Loki wysunął wykałaczkę językiem, po czym obrócił ją w ustach,
na moment szeroko je otwierając.
– Instynkt macierzyński.”
Z ogromną przyjemnością wróciłam i przeczytałam wznowienie tej części, nie tylko ze względu na to, że jest to moja ulubiona część, ale również dlatego że Ćwiek w tej książce przekracza wszelkie granice! Nie widziałam jeszcze takiej książki. Mamy tu różnie poprowadzone fabuły, różne zakończenia i oczywiście jak zawsze od groma nawiązań do popkultury. Czasem docierając do pewnych punktów czułam się, jakbym grała w grę, a nie czytała książkę, ze względu na możliwy wybór toru w jakim miałaby się potoczyć się historia. To jest niesamowite jak autor zręcznie tworzy historię, tak że wszystko scala się w całość i nawet pojawienie się komiksu. Jak to w przypadku Ćwieka książkę czyta się błyskawicznie dzięki lekkiemu stylowi i wplecionemu humorowi, który powoduje, że czytelnik mimo woli zaczyna się uśmiechać. Podsumowując mój zachwyt nad tą częścią, zakończę to szczerym poleceniem książki, która jest obowiązkowa dla fanów fantastyki oraz wielbicieli Lokiego.
„– Powiedziałbym: Panie, świeć nad jego duszą,
ale tu ani pana, ani duszy, więc…
zapytam tylko:
Jedziemy tam?”
Dodatkowo po całej przyjemności jaką jest zapoznanie się z fabułą „Papieża Sztuk”, na końcu książki została przedstawiona historia Kłamcy. Znajdują się tam ciekawostki nie tylko dla fanów cyklu, lecz także dla początkujących twórców, którzy mogą się przekonać, że wydanie własnej książki jest nie tylko wielkim szczęściem, ale również czasem mocnym kopem od życia.
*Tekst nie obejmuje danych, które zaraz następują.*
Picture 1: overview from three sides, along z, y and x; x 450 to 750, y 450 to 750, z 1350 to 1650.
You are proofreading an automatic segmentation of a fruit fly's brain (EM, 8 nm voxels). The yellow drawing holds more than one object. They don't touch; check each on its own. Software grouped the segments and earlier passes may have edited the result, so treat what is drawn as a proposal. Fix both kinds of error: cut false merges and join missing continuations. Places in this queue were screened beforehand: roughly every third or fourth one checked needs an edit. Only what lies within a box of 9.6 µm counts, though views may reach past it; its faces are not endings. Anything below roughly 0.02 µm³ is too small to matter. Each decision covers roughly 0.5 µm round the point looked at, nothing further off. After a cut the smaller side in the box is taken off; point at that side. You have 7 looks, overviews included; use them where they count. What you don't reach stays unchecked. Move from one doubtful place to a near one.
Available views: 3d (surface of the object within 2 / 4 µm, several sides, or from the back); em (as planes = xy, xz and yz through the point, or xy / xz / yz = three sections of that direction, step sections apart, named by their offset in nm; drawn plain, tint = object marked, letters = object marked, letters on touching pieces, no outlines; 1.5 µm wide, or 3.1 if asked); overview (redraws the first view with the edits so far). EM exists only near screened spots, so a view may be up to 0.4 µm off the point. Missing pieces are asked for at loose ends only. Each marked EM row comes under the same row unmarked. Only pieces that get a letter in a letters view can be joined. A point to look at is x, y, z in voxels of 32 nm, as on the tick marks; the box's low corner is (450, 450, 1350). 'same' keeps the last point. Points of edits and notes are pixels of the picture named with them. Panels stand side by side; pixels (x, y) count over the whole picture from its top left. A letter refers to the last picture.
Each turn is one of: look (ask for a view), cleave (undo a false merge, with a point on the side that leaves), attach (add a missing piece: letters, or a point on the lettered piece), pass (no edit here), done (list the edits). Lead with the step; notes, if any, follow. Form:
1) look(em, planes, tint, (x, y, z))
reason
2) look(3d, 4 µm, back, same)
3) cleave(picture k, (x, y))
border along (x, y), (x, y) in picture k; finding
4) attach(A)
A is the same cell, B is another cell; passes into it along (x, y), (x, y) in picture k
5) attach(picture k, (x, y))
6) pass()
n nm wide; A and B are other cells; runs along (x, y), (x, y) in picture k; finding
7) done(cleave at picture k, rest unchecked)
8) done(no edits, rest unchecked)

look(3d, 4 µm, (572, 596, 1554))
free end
Jak to mówią: Każdy medal ma dwie strony.
Z perspektywy czytelnika, który od jakiegoś czasu już jest fanem twórczości Jakuba Ćwieka, zdecydowanie polecam wam pójść na spotkanie autorskie, jeśli będziecie mieć taką możliwość. To co jest opisane na końcu, może i zawiera historię „Kłamcy”, ale klimatu wieczorku nic nie pobije, tak więc polecam potraktować tą część jako wstęp do najbliższego spotkania z autorem.
Za możliwość przeczytania wznowienia bardzo dziękuję Wydawnictwu SQN.